The Old North Church at Copley Square
The Old North Church at Copley Square
View from Cafe window
Five Hundred Boylston
Boston Public Library Interior Patio
Boston Public Library Interior Patio

Today I braved the drippy skies and ventured to downtown Boston on both bus and subway.  It was a great adventure!  My goal was to visit the New England Historical Genealogical Society, which I did, but I also took in the Boston Public Library and Copley Square, where a large Farmers’ Market was being held.  The Society was elegant and grand, more than I had expected, yet it was similar to many of the repositories used on the “Who Do You Think You Are?” show from Ancestry.com.  I feel very blessed to have had an opportunity to speak with an experienced historian for a good length of time in regard to the brick wall around my maternal grandfather.  He was able to give me some good pointers on what to try next, and complimented me on the research already done on all sides of the brick wall.  Yet, in 35 years, I have been unable to knock that old wall down!  (More on the genealogy section of my blog as it is developed.)

Sitting in the front picture window of Pret Manger, enjoying a hazelnut latte and a cranberry scone, my mind began to wander as I watched the lunch-hour crowd scamper through the light rain.  People-watching can be mesmerizing as you begin to imagine who they are, where they are headed, and what they might be thinking.  The stately building at Five Hundred Boylston dwarfed all who passed in my line of vision from that window seat.  Some seemed to move in slow motion, some were prepared for the rain, and others didn’t care one way or another.  What was a rather gray day was lit sporadically by umbrellas in every color, size, and pattern imaginable.  The Farmers’ Market at Copley Square went on, business as usual, in spite of the rain….and the customers kept coming.
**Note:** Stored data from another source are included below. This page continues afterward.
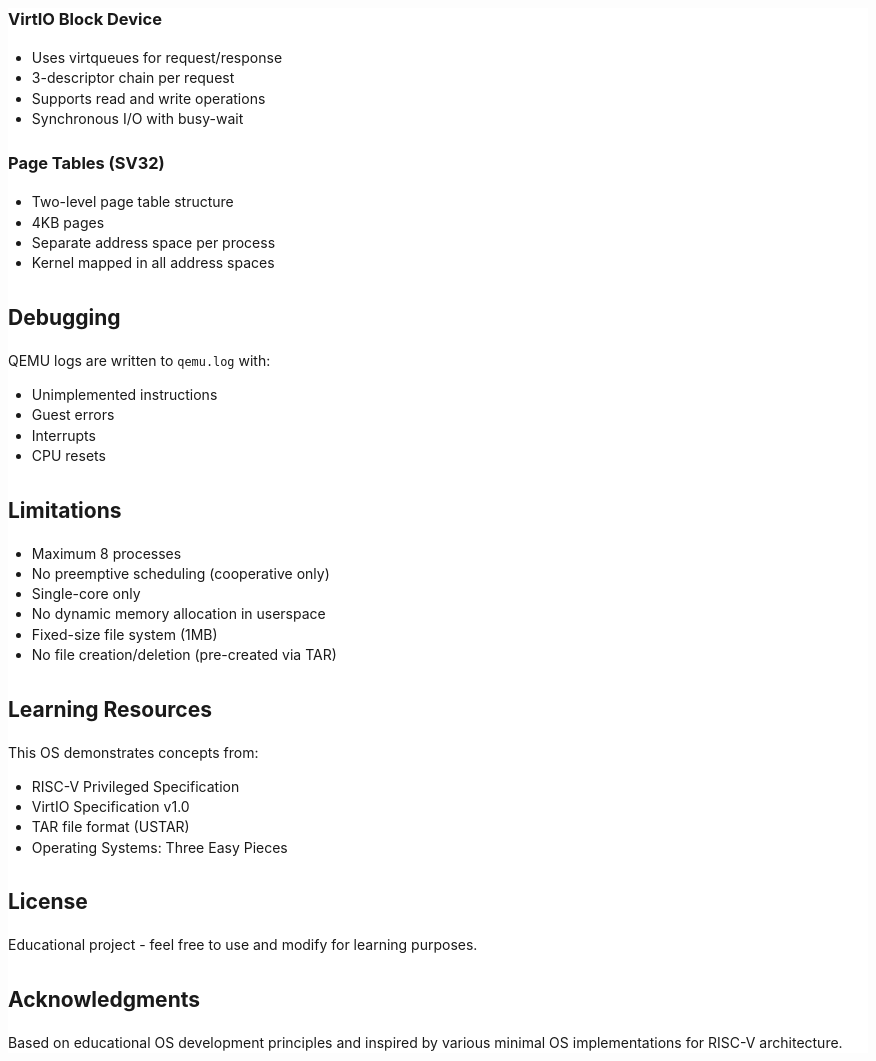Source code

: ### VirtIO Block Device
- Uses virtqueues for request/response
- 3-descriptor chain per request
- Supports read and write operations
- Synchronous I/O with busy-wait

### Page Tables (SV32)
- Two-level page table structure
- 4KB pages
- Separate address space per process
- Kernel mapped in all address spaces

## Debugging

QEMU logs are written to `qemu.log` with:
- Unimplemented instructions
- Guest errors
- Interrupts
- CPU resets

## Limitations

- Maximum 8 processes
- No preemptive scheduling (cooperative only)
- Single-core only
- No dynamic memory allocation in userspace
- Fixed-size file system (1MB)
- No file creation/deletion (pre-created via TAR)

## Learning Resources

This OS demonstrates concepts from:
- RISC-V Privileged Specification
- VirtIO Specification v1.0
- TAR file format (USTAR)
- Operating Systems: Three Easy Pieces

## License

Educational project - feel free to use and modify for learning purposes.

## Acknowledgments

Based on educational OS development principles and inspired by various minimal OS implementations for RISC-V architecture.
Architecture is marvelous in Boston.  The Old North Church, adjacent to my subway stop, is vividly reflected in the modern glass high rise behind it.  It serves as a testament to history being preserved and reflected.  A tour of the Church of the Covenant, across the street, was both humbling and thrilling.  The sanctuary of the immense church, built originally in 1865 in the Gothic Revival Style, was completely redecorated by Tiffany Glass and Decorating Company between 1894 and 1896.  It is a place of deep spirituality and awesome beauty.  The rushing of the downtown is shut out, and you almost feel compelled to whisper by the sheer enormity and splendor of the sanctuary.  The sanctuary lantern, six feet by 12 feet, hangs stunningly before the altar, constructed of glass, bronze, filigree, dangling glass balls, and sculpted angels.  It has been described as the “Grandfather of all Tiffany leaded glass lamps.”  Forty-two stained glass windows, each telling a story based on the Bible, ring the sanctuary.  This is a must-see for anyone visiting Copley Square.

Boston is an exciting city to visit.  One local sitting next to me in the cafe commented that she liked Boston best for its manageable size.  Culture, entertainment, restaurants, museums, festivals, many universities, and an excellent public transportation system all add up to something for everyone, whether you are here with friends and family or just sitting alone in the front window of a small cafe….and yet you are not alone.